Congratulations to Christina Romacker whose outfit selection garnered almost 2 billion votes and catapulted my blog into the most visited web site in the history of the world. Well, in my neighborhood, at least.
Christina has won a free hair do from KINK Hair Salon, a Painter For A Day from Kennedy Painting, and an in-home photo session from Karen Hendrix Photography. A very cool prize pack indeed, and I would like to take a quick moment to thank them, my awesome partners. All three are companies I’ve done business with for a long time and run by people I know and trust, and I would encourage you to give them a whirl the next time you need new hair, paint, or pics.
Anyhoo, now here’s the twist that has kept me awake at night for the past three weeks.

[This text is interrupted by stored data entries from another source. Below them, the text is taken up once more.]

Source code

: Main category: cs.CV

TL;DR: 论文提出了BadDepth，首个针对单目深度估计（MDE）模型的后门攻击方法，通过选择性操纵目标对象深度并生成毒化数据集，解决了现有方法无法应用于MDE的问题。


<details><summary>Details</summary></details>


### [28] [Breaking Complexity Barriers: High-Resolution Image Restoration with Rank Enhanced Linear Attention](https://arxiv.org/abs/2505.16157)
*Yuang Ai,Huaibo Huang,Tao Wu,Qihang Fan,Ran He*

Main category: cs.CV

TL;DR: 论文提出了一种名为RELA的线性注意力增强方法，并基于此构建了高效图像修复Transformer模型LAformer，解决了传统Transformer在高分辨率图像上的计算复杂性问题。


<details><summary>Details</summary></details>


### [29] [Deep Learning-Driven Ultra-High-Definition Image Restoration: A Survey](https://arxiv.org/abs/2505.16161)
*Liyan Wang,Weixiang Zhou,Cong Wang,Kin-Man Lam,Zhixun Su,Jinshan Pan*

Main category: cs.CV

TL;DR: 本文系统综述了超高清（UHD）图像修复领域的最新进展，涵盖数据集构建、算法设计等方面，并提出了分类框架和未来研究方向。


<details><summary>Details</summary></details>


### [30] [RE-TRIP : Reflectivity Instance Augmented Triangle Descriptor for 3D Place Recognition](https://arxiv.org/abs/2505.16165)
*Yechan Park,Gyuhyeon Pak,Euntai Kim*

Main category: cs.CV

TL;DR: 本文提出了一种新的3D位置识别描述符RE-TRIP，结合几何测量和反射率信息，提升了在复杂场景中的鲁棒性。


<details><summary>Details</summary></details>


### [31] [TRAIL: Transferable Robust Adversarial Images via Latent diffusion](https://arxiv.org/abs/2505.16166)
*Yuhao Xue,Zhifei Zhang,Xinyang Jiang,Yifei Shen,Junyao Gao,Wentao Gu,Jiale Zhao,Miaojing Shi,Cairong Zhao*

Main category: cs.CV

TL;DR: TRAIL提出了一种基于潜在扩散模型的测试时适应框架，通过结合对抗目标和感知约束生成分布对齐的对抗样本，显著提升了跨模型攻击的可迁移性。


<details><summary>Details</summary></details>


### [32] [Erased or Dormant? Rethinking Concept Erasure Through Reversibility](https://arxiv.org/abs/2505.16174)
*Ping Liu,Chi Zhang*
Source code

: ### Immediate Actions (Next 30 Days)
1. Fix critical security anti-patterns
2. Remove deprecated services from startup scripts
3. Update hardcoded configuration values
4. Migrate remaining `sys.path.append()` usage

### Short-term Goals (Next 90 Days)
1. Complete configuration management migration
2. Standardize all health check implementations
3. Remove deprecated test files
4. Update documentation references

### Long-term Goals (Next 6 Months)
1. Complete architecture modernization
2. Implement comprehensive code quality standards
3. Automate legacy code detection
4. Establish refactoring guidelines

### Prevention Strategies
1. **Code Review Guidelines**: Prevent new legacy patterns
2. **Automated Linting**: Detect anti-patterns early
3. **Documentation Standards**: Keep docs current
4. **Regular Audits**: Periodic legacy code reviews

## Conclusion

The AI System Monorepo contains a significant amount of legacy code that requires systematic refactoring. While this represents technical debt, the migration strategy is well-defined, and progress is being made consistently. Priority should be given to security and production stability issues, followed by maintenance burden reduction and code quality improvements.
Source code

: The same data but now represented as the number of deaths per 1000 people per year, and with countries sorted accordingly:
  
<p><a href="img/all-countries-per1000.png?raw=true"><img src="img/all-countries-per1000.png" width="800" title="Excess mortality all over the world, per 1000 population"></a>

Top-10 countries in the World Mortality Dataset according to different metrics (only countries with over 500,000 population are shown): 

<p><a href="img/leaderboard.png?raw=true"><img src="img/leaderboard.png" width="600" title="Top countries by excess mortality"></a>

Some time between the moment I tried on the striped dress in the dressing room and thought it looked like dog butt and posted in on my blog as a big loser, and the time that you all told me how much you liked it… I really fell in love with it. Like, put it on every night and play fashion show in my mirror love. Like, take it behind the middle school and get it pregnant love. And to make matters worse, one of our Listen To Your Mother sponsors, Bronx and Diba, hooked me up with these fierce shoes that make me feel a little bit like Lady Gaga meets Jesus risen from the dead and they look super kick ass with the dress.
In short, I stepped out of my Asics shoe box of comfort and I’m ready to slide down that pole and make a dollar the hard way.
And I decided that this show is a big deal for me and I want to feel awesome as I have a stroke reading my essay in front of hundreds of people because I haven’t spoken in public for like four years.
So I spoke with Christina, and she’s cool with me wearing the striped dress. I believe her exact words were, “I don’t really care as long as I get all the cool shit.” And I spoke with Alexis (who submitted the striped dress) and as a thank you she and a friend will be my special VIP guests at the Listen To Your Mother show.
I don’t actually have any VIP privileges so all that really means is that I’m sending her two tickets and I might introduce her to my parents.
And, this is the last time I’ll bug you all about this, but it would be super fly if you came to see me at the show. I will sign your chest and maybe even bust out a backspin. Trust me – it’s going to be epic.